Performances in Defiance are also decent and also very serious. Playing their roles deadly-straight, Craig, Schreiber and Bell play the three older Bielski brothers fairly well though the performances are somewhat distracted by the actors attempts at speaking in Eastern European accents. All three actors are very capable of showing anger, pain and displaying moments of deep thought over their actions both recent and forthcoming though little hints at any deeper personality is seen outside of Bell’s interaction with the woman whom he later marries. The female cast get to display a wider range of emotions though their roles are limited to those of love interests to the Bielski brothers.

Defiance is most watchable though when its characters are involved in combat. A veteran of filming combat with films such as Glory and The Last Samurai, Zwick handles the combat sequences very well in Defiance. While battles in Defiance are smaller in scale to those of his other films, Zwick is still able to choreograph effective action conveying danger and thrills and even with occasional moments of visual inventiveness such as an assault on a Police Station when the Bielski brothers seek medical supplies where the action is filmed in staggered motion with blurs of action and the film’s finale involving an air raid and infantry assault on the Bielski camp that forces the group out of the woods, through swampland to another confrontation with soldiers is similarly well-executed.

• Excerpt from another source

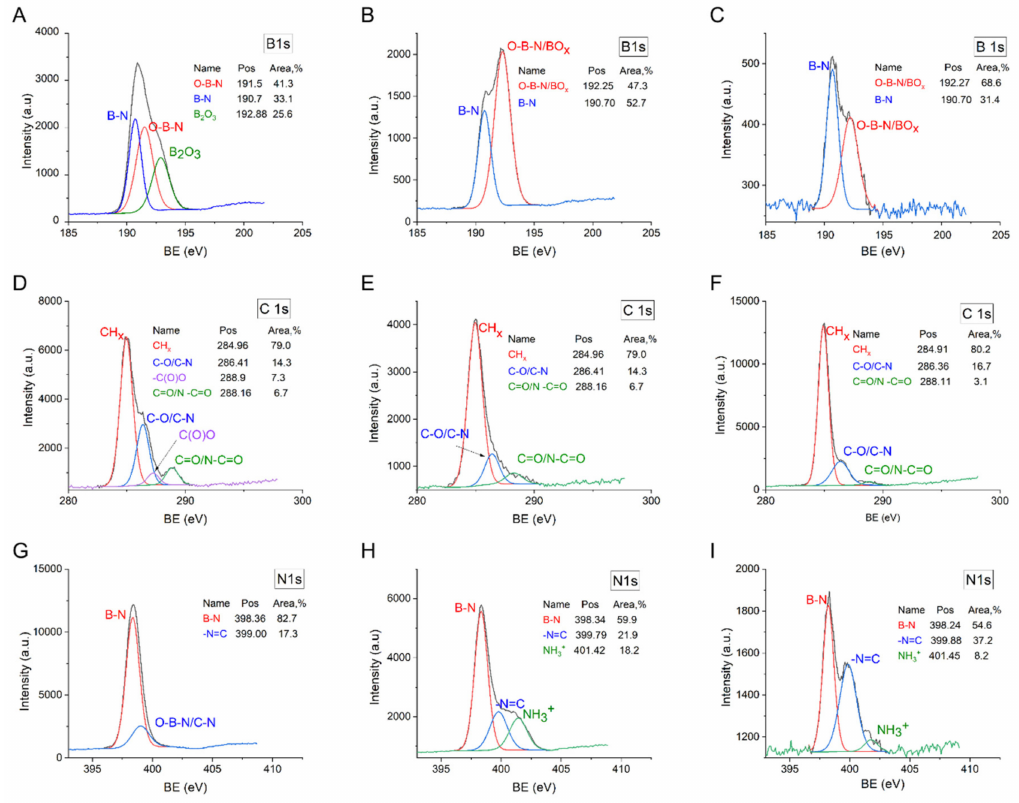
Figure 4. High-resolution XPS B 1s ( A – C ), C 1s ( D – F ), and N 1s ( G – I ) spectra of BNNPs PT ( A,D,G ), EDA-BNNPs PT ( B,E,H ), and FA / EDA-BNNPs PT ( C,F,I ) samples. BE: binding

Overall, Defiance, while managing to convey an adequate sense of the struggle the Bielski brothers and the people they saved had to endure, the film is overlong with too many heavy-handed sequences threatening to overpower the story with their seriousness and, while possessing some good battle sequences, is also told in so traditional a manner that there a frequent moments where the executions feels all too familiar including a speech made by Tuvia (Craig) on horseback that feels too derivative of Braveheart to fully rouse feeling. A decent film, but little more.